▶ Supplied material:
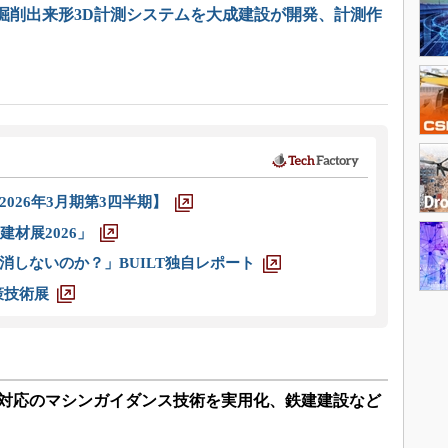
掘削出来形3D計測システムを大成建設が開発、計測作
026年3月期第3四半期】
材展2026」
消しないのか？」BUILT独自レポート
策技術展
環境対応のマシンガイダンス技術を実用化、鉄建建設など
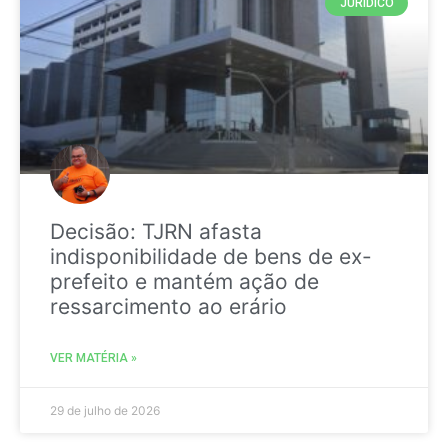
JURIDICO
Decisão: TJRN afasta
indisponibilidade de bens de ex-
prefeito e mantém ação de
ressarcimento ao erário
VER MATÉRIA »
29 de julho de 2026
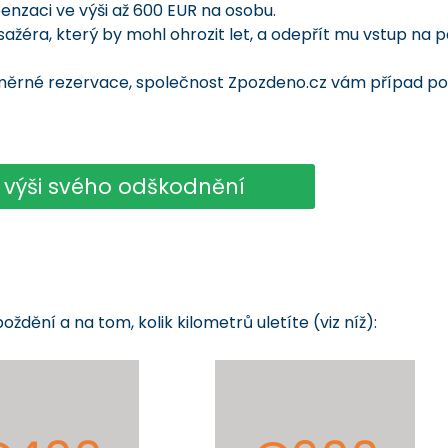
nzaci ve výši až 600 EUR na osobu.
ažéra, který by mohl ohrozit let, a odepřít mu vstup na 
měrné rezervace, společnost Zpozdeno.cz vám případ po
e výši svého odškodnění
ění a na tom, kolik kilometrů uletíte (viz níž):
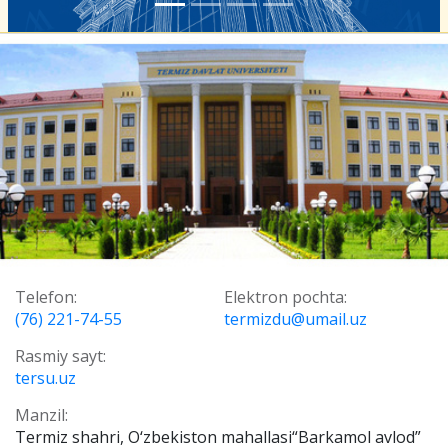
Telefon:
Elektron pochta:
(76) 221-74-55
termizdu@umail.uz
Rasmiy sayt:
tersu.uz
Manzil:
Termiz shahri, O‘zbekiston mahallasi“Barkamol avlod”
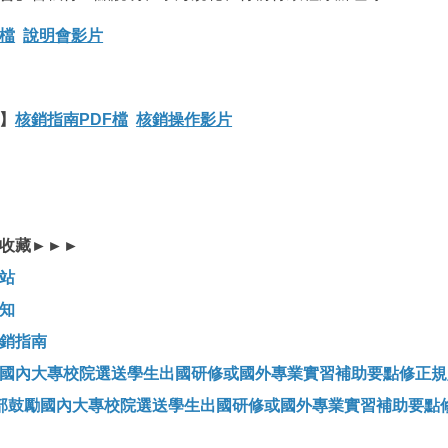
檔
說明會影片
】
核銷指南PDF檔
核銷操作影片
必收藏►►►
站
知
銷指南
國內大專校院選送學生出國研修或國外專業實習補助要點修正規
部鼓勵國內大專校院選送學生出國研修或國外專業實習補助要點修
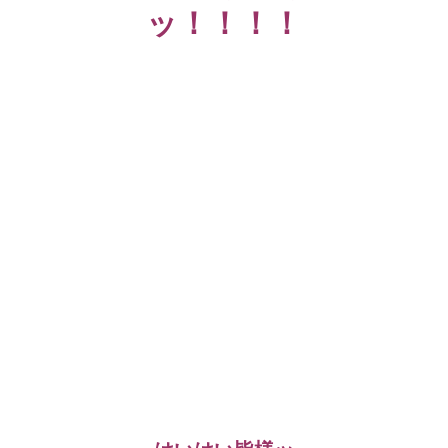
ッ！！！！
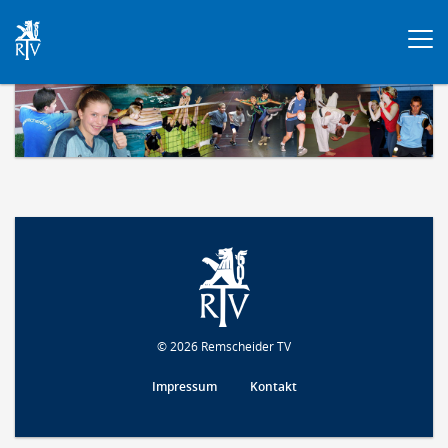
Togg
navi
© 2026 Remscheider TV
Impressum
Kontakt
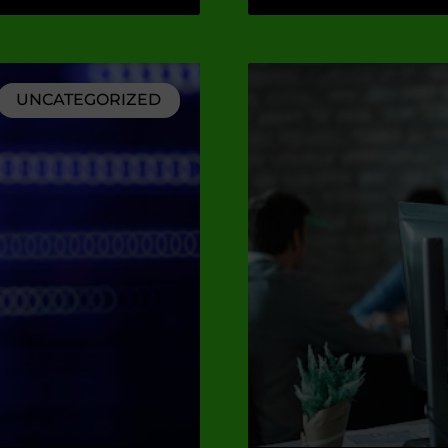
UNCATEGORIZED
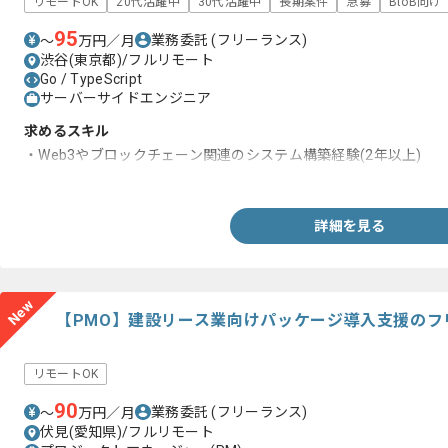
リモートOK
20代活躍中
30代活躍中
長期案件
急募
BtoB向け
95
業務委託
(フリーランス)
〜
万円／月
渋谷(東京都)/フルリモート
Go / TypeScript
サーバーサイドエンジニア
求めるスキル
・Web3やブロックチェーン関連のシステム構築経験(2年以上)
・TypeScript、Go、Rust、Solidity等の言語を用いたシステム開
詳細を見る
New
【PMO】建設リース業向けパッケージ導入支援のフ
リモートOK
90
業務委託
(フリーランス)
〜
万円／月
伏見(愛知県)/フルリモート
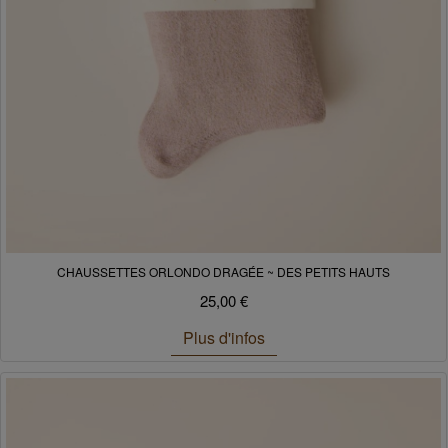
CHAUSSETTES ORLONDO DRAGÉE ~ DES PETITS HAUTS
25,00 €
Plus d'infos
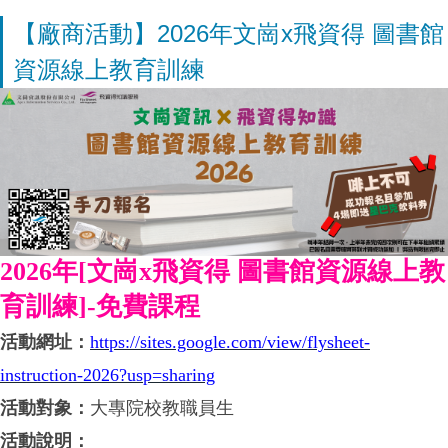
【廠商活動】2026年文崗x飛資得 圖書館
資源線上教育訓練
2026年[文崗x飛資得 圖書館資源線上教
育訓練]-免費課程
活動網址：
https://sites.google.com/view/flysheet-
instruction-2026?usp=sharing
活動對象：
大專院校教職員生
活動說明：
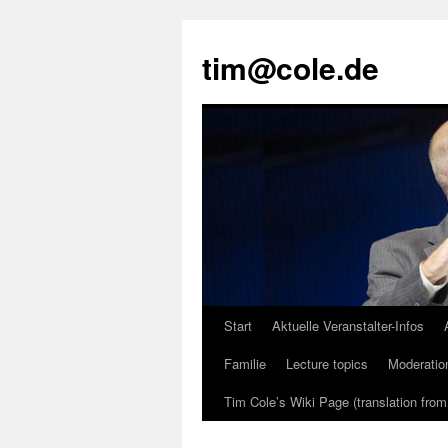
tim@cole.de
Start
Aktuelle Veranstalter-Infos
Familie
Lecture topics
Moderatio
Tim Cole’s Wiki Page (translation fro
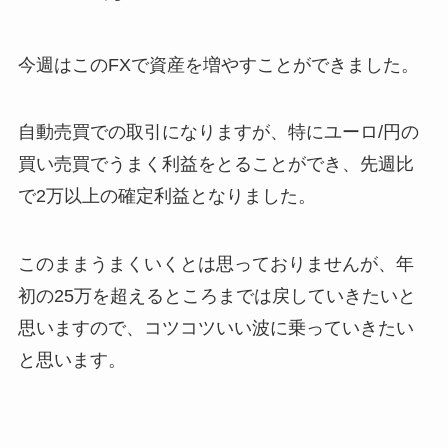
今週はこのFXで資産を増やすことができました。
自動売買での取引になりますが、特にユーロ/円の
買い売買でうまく利益をとることができ、先週比
で2万以上の確定利益となりました。
このままうまくいくとは思っておりませんが、年
初の25万を超えるところまでは戻していきたいと
思いますので、コツコツいい波に乗っていきたい
と思います。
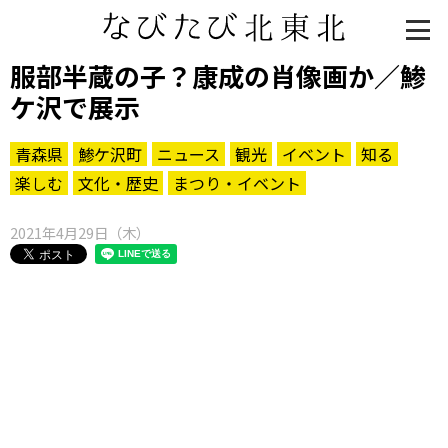
服部半蔵の子？康成の肖像画か／鯵
ケ沢で展示
青森県
鯵ケ沢町
ニュース
観光
イベント
知る
楽しむ
文化・歴史
まつり・イベント
2021年4月29日（木）
知る一覧
世界遺産
文化・歴史
パワースポット
ミステリー
観る一覧
桜
花
紅葉
楽しむ一覧
まつり・イベント
聖地
おみやげ・特産
道の駅・産直
鉄道
アウトドア・レジャー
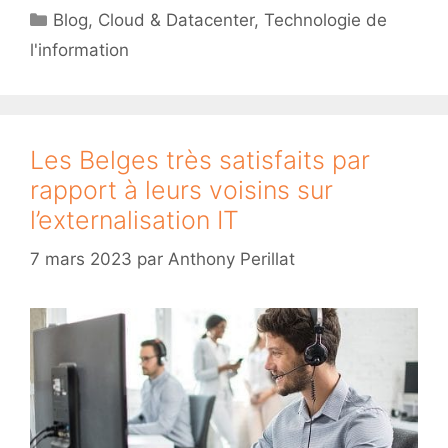
Catégories
Blog
,
Cloud & Datacenter
,
Technologie de
l'information
Les Belges très satisfaits par
rapport à leurs voisins sur
l’externalisation IT
7 mars 2023
par
Anthony Perillat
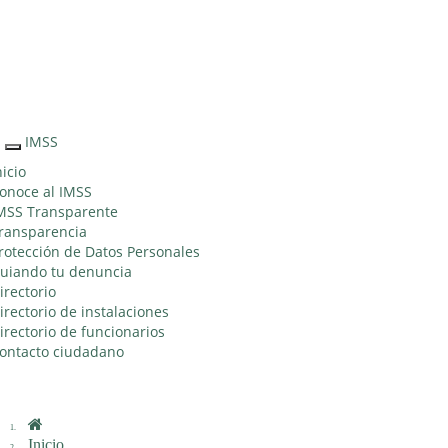
Sitio Web "Acercando el IMSS al Ciudadano"
IMSS
Interruptor
de
nicio
Navegación
onoce al IMSS
MSS Transparente
ransparencia
rotección de Datos Personales
uiando tu denuncia
irectorio
irectorio de instalaciones
irectorio de funcionarios
ontacto ciudadano
Inicio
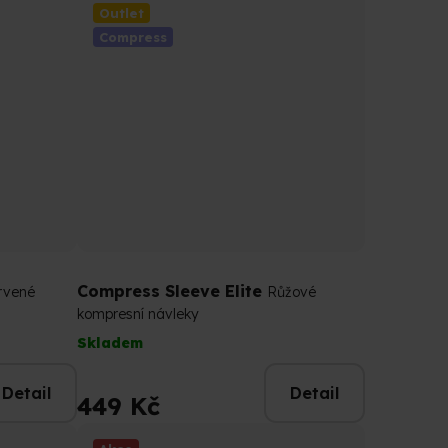
5
Outlet
hvězdiček.
Compress
Compress Sleeve Elite
rvené
Růžové
kompresní návleky
Skladem
Detail
Detail
449 Kč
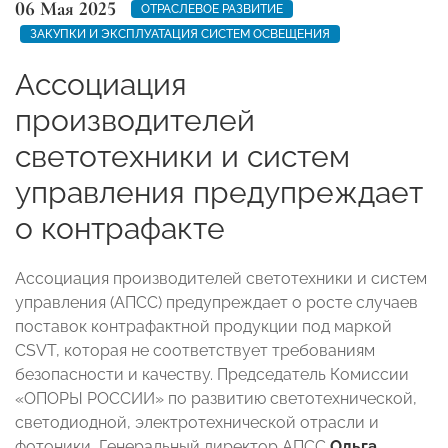
06 Мая 2025
ОТРАСЛЕВОЕ РАЗВИТИЕ
ЗАКУПКИ И ЭКСПЛУАТАЦИЯ СИСТЕМ ОСВЕЩЕНИЯ
Ассоциация
производителей
светотехники и систем
управления предупреждает
о контрафакте
Ассоциация производителей светотехники и систем
управления (АПСС) предупреждает о росте случаев
поставок контрафактной продукции под маркой
CSVT, которая не соответствует требованиям
безопасности и качеству. Председатель Комиссии
«ОПОРЫ РОССИИ» по развитию светотехнической,
светодиодной, электротехнической отрасли и
фотоники, Генеральный директор АПСС
Ольга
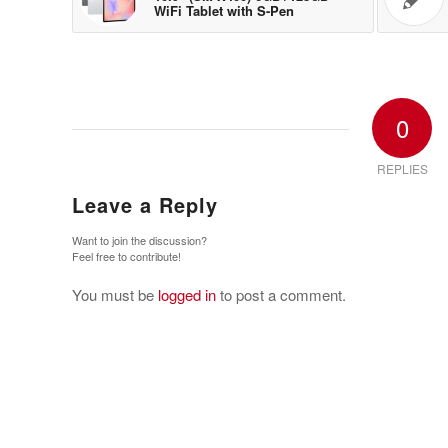
WiFi Tablet with S-Pen
0
REPLIES
Leave a Reply
Want to join the discussion?
Feel free to contribute!
You must be
logged in
to post a comment.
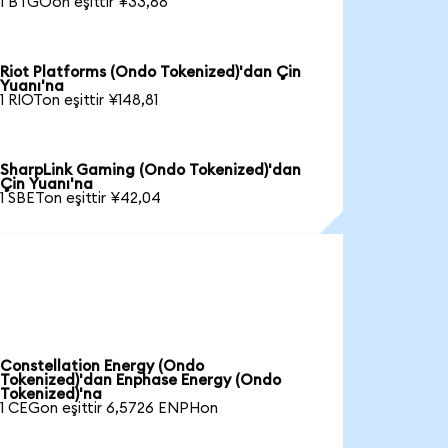
1 BTGOon eşittir ¥33,68
Riot Platforms (Ondo Tokenized)'dan Çin
Yuanı'na
1 RIOTon eşittir ¥148,81
SharpLink Gaming (Ondo Tokenized)'dan
Çin Yuanı'na
1 SBETon eşittir ¥42,04
Constellation Energy (Ondo
Tokenized)'dan Enphase Energy (Ondo
Tokenized)'na
1 CEGon eşittir 6,5726 ENPHon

▶ What is needed:
Reproduce verbatim the lines from the one containing "1 BTGOon eşittir ¥33,68" through the end of the material, including both of those endpoints.

▶ Answer box:
1 BTGOon eşittir ¥33,68
Riot Platforms (Ondo Tokenized)'dan Çin
Yuanı'na
1 RIOTon eşittir ¥148,81
SharpLink Gaming (Ondo Tokenized)'dan
Çin Yuanı'na
1 SBETon eşittir ¥42,04
Constellation Energy (Ondo
Tokenized)'dan Enphase Energy (Ondo
Tokenized)'na
1 CEGon eşittir 6,5726 ENPHon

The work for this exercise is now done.